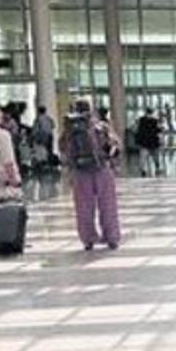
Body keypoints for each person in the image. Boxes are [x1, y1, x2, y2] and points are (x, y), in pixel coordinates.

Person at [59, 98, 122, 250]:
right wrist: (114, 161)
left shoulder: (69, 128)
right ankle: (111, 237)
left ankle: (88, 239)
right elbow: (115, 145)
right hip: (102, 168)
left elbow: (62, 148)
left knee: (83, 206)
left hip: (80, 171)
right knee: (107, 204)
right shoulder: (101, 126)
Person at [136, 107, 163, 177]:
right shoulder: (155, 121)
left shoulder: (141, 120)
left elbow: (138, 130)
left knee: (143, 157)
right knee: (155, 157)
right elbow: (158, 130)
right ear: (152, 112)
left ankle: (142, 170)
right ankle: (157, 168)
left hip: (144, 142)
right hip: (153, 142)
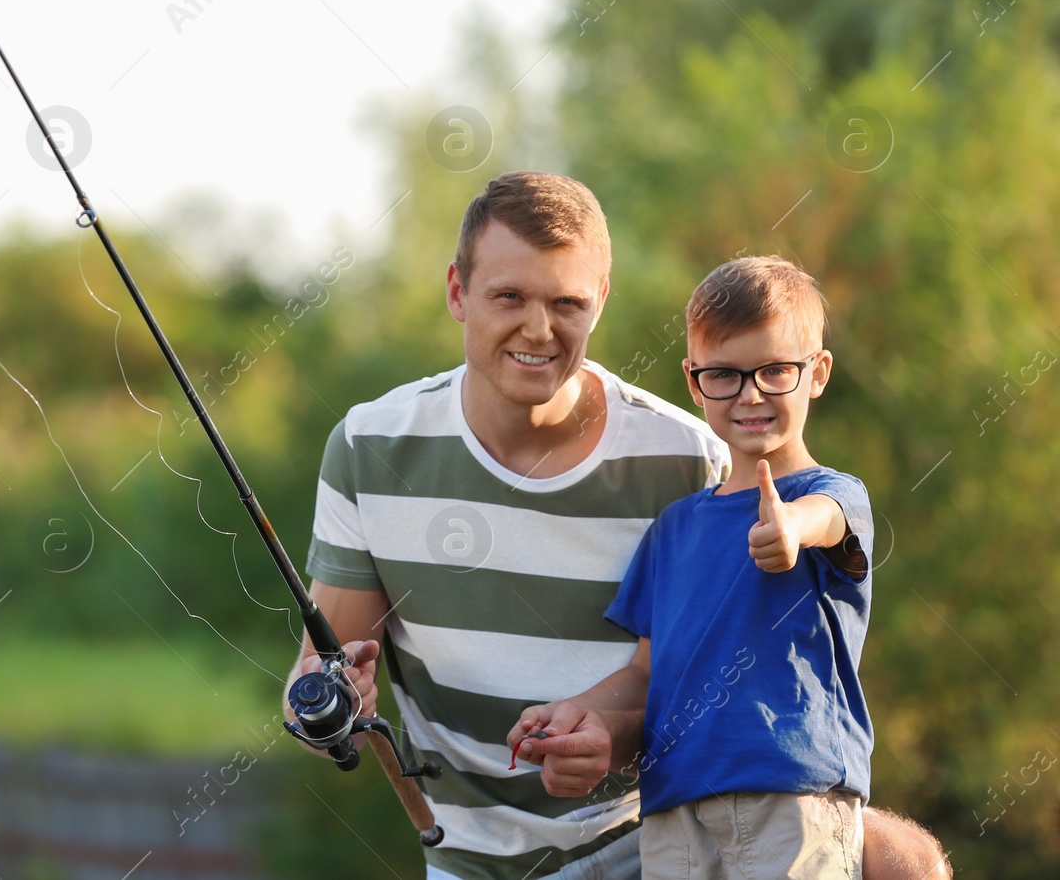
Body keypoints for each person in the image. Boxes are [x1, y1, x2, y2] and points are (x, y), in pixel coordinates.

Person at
·····
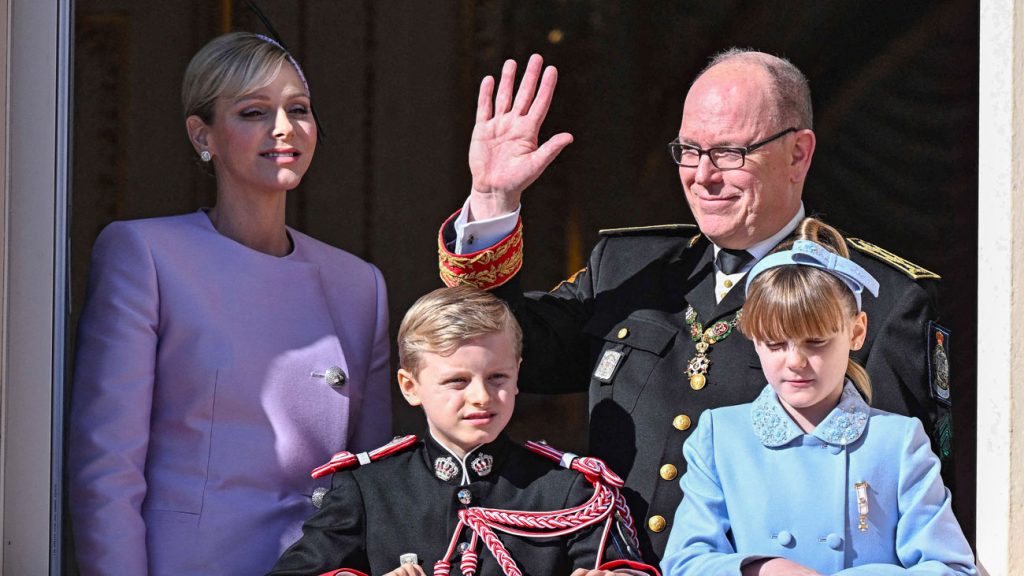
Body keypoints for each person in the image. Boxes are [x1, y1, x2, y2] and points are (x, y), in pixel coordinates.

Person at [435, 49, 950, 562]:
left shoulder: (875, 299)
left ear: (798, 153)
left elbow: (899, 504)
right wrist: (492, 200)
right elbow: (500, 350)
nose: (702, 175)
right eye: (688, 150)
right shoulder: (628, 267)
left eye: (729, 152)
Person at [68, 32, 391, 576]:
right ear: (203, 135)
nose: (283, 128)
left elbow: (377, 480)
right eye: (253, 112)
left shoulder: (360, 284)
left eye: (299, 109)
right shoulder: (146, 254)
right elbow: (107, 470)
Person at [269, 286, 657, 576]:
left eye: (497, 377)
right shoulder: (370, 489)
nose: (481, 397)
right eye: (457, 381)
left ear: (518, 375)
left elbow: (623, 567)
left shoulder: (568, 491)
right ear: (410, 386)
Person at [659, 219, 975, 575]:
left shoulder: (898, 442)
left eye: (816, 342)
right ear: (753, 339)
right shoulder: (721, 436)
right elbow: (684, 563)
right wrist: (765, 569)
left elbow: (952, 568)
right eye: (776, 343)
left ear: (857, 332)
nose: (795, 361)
·····
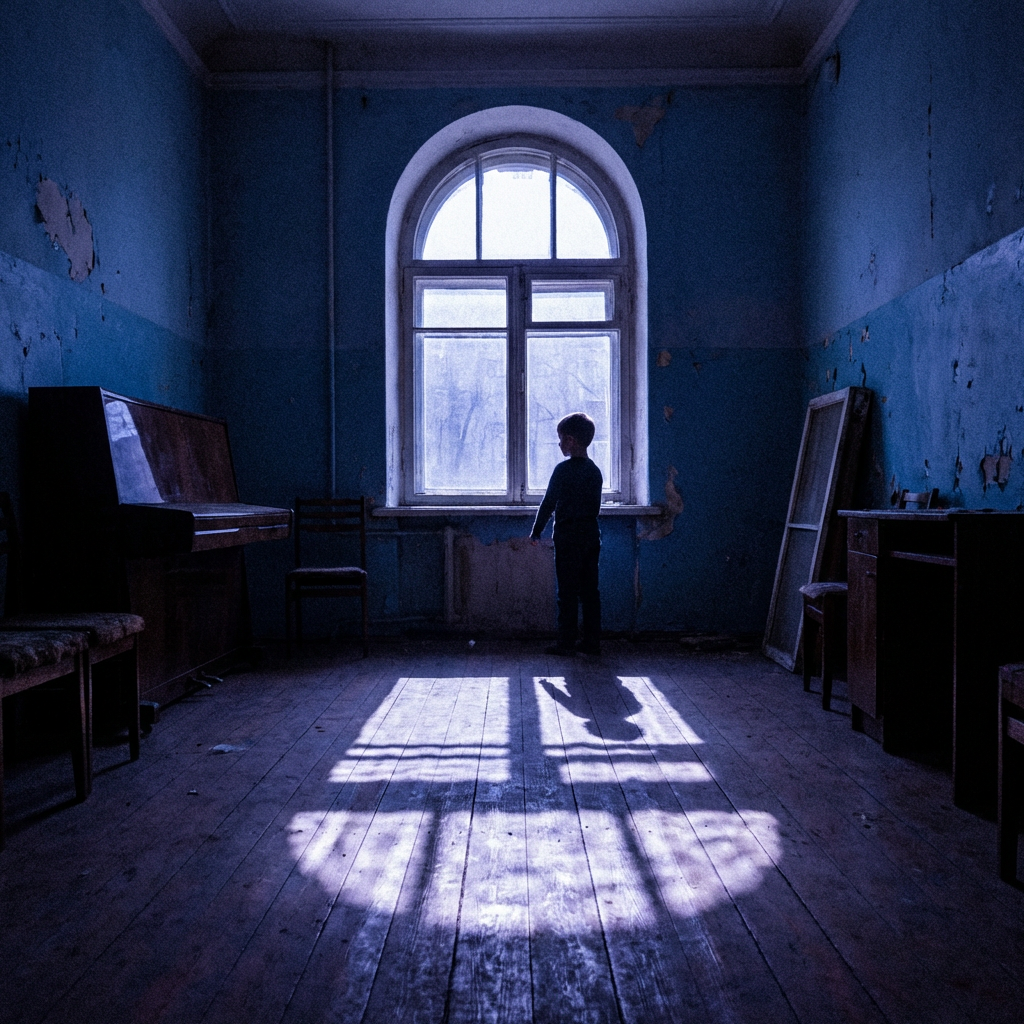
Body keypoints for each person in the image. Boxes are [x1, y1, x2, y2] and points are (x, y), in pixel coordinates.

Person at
·····
▶ [YOUR TASK]:
Only the lines that contain the string "knee" should be copied from the entries above.

▶ [RESPONSE TO THIS EXERCISE]:
left knee: (83, 206)
right knee: (107, 204)
left knee: (143, 157)
right knee: (155, 157)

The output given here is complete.